## Instructions for the task
Look through the entries below. Say how many lines include "status", with nothing added.

## Records provided
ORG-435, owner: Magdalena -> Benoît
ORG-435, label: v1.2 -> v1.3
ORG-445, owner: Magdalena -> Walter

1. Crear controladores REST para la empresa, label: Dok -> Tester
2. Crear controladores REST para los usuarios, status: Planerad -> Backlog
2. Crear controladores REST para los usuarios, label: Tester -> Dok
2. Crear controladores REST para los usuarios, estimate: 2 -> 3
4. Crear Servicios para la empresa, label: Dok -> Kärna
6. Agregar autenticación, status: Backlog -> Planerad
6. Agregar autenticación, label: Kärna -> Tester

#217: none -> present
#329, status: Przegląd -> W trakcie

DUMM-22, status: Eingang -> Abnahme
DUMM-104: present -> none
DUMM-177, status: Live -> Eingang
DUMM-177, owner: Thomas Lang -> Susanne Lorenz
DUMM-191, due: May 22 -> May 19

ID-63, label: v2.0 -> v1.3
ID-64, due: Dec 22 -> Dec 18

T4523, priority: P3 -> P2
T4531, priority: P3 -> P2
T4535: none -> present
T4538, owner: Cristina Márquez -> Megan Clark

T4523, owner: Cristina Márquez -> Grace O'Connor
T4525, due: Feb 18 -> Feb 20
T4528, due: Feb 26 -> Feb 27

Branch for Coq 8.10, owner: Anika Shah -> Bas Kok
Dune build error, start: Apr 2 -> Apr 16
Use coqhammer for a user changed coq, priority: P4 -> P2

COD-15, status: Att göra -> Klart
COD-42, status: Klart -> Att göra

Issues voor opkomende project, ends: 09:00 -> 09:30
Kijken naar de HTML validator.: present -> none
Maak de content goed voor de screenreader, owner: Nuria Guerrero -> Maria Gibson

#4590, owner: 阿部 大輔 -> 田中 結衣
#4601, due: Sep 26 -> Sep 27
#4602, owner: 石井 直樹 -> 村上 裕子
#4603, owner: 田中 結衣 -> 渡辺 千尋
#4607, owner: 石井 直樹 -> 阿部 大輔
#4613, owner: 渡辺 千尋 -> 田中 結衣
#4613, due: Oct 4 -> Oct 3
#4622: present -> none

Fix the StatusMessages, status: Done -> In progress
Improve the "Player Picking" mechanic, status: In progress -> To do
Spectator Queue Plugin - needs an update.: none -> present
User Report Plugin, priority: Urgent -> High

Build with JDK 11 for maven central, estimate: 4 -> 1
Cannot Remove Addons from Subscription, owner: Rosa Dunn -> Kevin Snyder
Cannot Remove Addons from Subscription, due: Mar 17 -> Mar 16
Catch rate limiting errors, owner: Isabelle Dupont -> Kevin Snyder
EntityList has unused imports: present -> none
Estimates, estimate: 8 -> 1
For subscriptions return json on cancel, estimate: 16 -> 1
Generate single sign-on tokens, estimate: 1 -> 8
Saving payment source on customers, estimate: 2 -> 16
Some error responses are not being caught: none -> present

## The completed task
9